La cultura popular le había dado espacio a la música de
protesta de los años sesenta, y habíamos sido arrastrados por el enojo que
prevalecía contra el sistema, la feroz determinación por retornar a la
integridad. Dylan lo había dicho todo y fueron días embriagados con la ilusión
de propósito. Pero “los setenta” no trajeron ninguna respuesta.
El Rock and
roll había sido una digresión inarticulada, y a medida que la década progresaba
era claro que el vacío de la sociedad occidental había quedado expuesto frente
a nosotros, sin nadie que ofreciera alternativas. La embrujadora música que
promovía la liberación de la juventud quedó a su vez embrujada.
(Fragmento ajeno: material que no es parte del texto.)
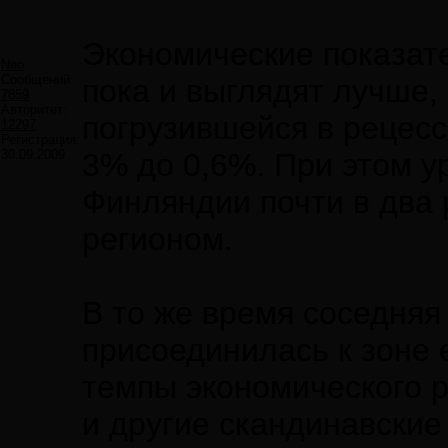
Экономические показат
Neo
Сообщений:
пока и выглядят лучше,
7859
Авторитет:
погрузившейся в рецесс
12297
Регистрация:
30.09.2009
3% до 0,6%. При этом у
Финляндии почти в два 
регионом.
В то же время соседняя
присоединилась к зоне 
темпы экономического р
и другие скандинавские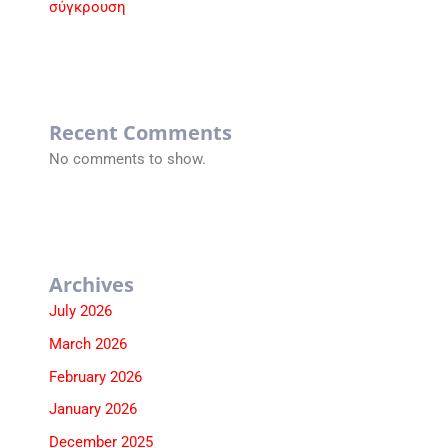
σύγκρουση
Recent Comments
No comments to show.
Archives
July 2026
March 2026
February 2026
January 2026
December 2025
Un período de
desintegración empezó, un movimiento de diversos cultos, y un escape
generalizado a través de las drogas; nada parecía claro, y teníamos la
imperiosa necesidad de un definitivo punto de contacto con la realidad.
Por aquella
época, en el campus universitario había comenzado una serie de clases sobre Halajot
para médicos que dictaba un rabino del kolel de la comunidad, y después otra
sobre judaísmo en general que impartió cierto arquitecto, quien probablemente
inspiró más baalé teshuvá que nadie en Sudáfrica y muy probablemente en
cualquier otro sitio.
El disertó
sobre Torá y estudio, sobre la belleza de las relaciones humanas y el
matrimonio en el marco de la Torá, sobre desarrollo personal y propósito en la
vida. A través de su simple y ameno estilo empecé a percibir claramente la
dicotomía existente entre el mundo de la Torá y el secular, las arenas
movedizas del utilitarismo y la permisividad que se deslizan hacia la falta de
valores, por una parte, y la sublime elevación, el llegar a estar por encima y
más allá del propio ser y bloquearse en una dimensión de plenitud, por la otra.